Аргвинар лишь покачал головой:
— Не думаю, сам посмотри какие тут в городе порядки, если можно спокойно в дом ворваться, учинить допрос, чуть не пришибить старуху, и никто даже не почешется, поскольку на тебе эта серая рухлядь!.. Плевали власти на это…
— Ничего, — ответил Корджер, — Зато мне не наплевать! А теперь поговорим с господином Вайером. Этот, похоже, должен тоже немало знать. А илиниты-то хороши! Знали ведь все и не сказали! Послали двух сыновей за третьим, а меня даже предупредить не соизволили!
— А ты уверен, что не предупредили? На них не похоже, — с сомнением спросил Аргвинар.
— Уверен, — рявкнул не хуже гнома Корджер, и тут же встал как вкопанный. «Три раза вы роняли семя и три раза оно дало всходы…» — вспомнил он слова тетрарха. Корджер выругался, медленно пошел дальше и пробурчал:
— А может и предупреждали…
Черные глубокие тени скрыли троих в неброских серых плащах, шагавших по направлению к ценральной площади города…

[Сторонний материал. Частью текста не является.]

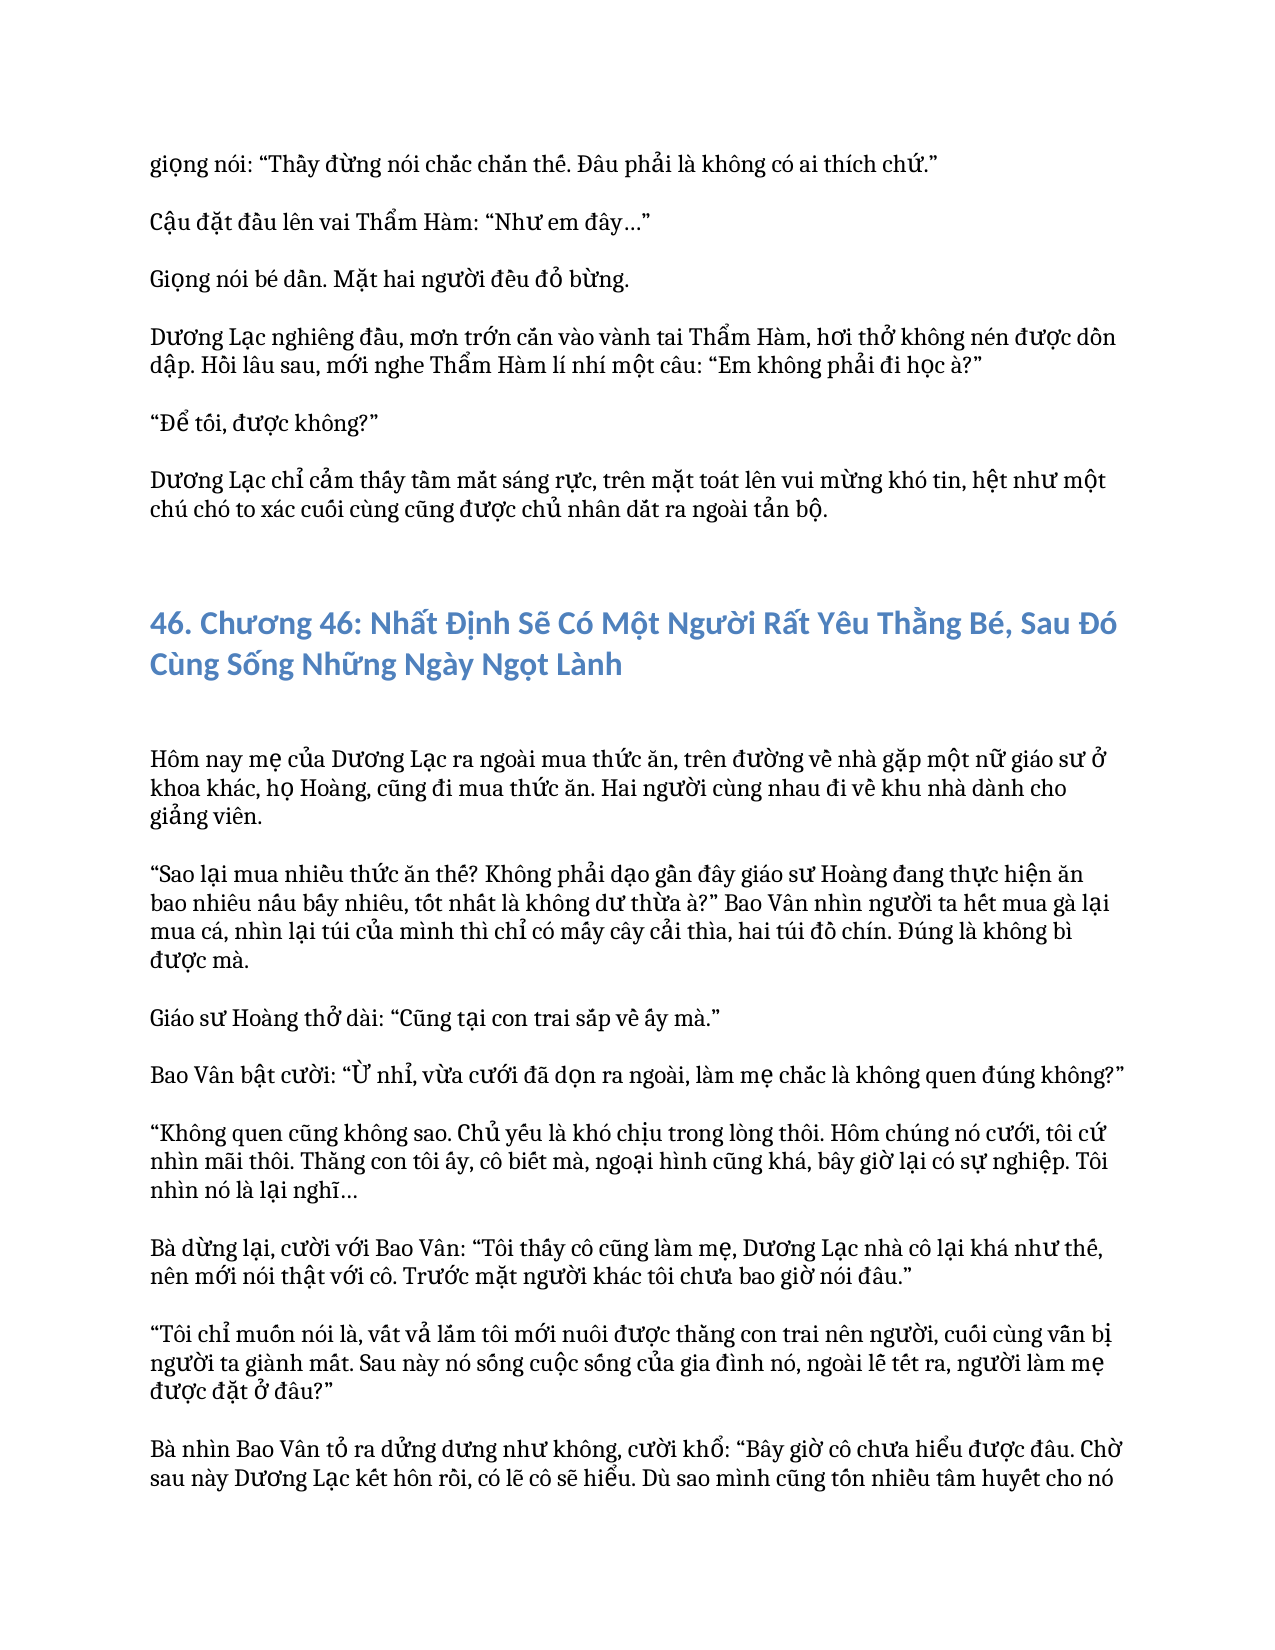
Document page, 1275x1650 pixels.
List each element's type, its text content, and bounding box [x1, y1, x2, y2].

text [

Онтеро, выскочивший в окно хижины, пнул изо всех сил серого сторожившего дверь и, воспользовавшись его мгновенным замешательством, скрылся в кустах. Пробежав немного, петляя между деревьями уворачиваясь от веток, он в конец запыхался и шлепнулся на минуту на землю. Холодная земля напомнила ему о причинах бегства, и он тут же вскочил, пытаясь сориентироваться в темноте. Сначала это было непросто, но старый трюк, выученный давным давно, когда его никто еще и не думал считать колдуном, помог, и он почувствовал направление, в котором горели костры. А костры могли означать только одно — лагерь серых. Путь назад не занял много времени и он уже обычным зрением увидел свет костров, преграждавших его путь к палатке.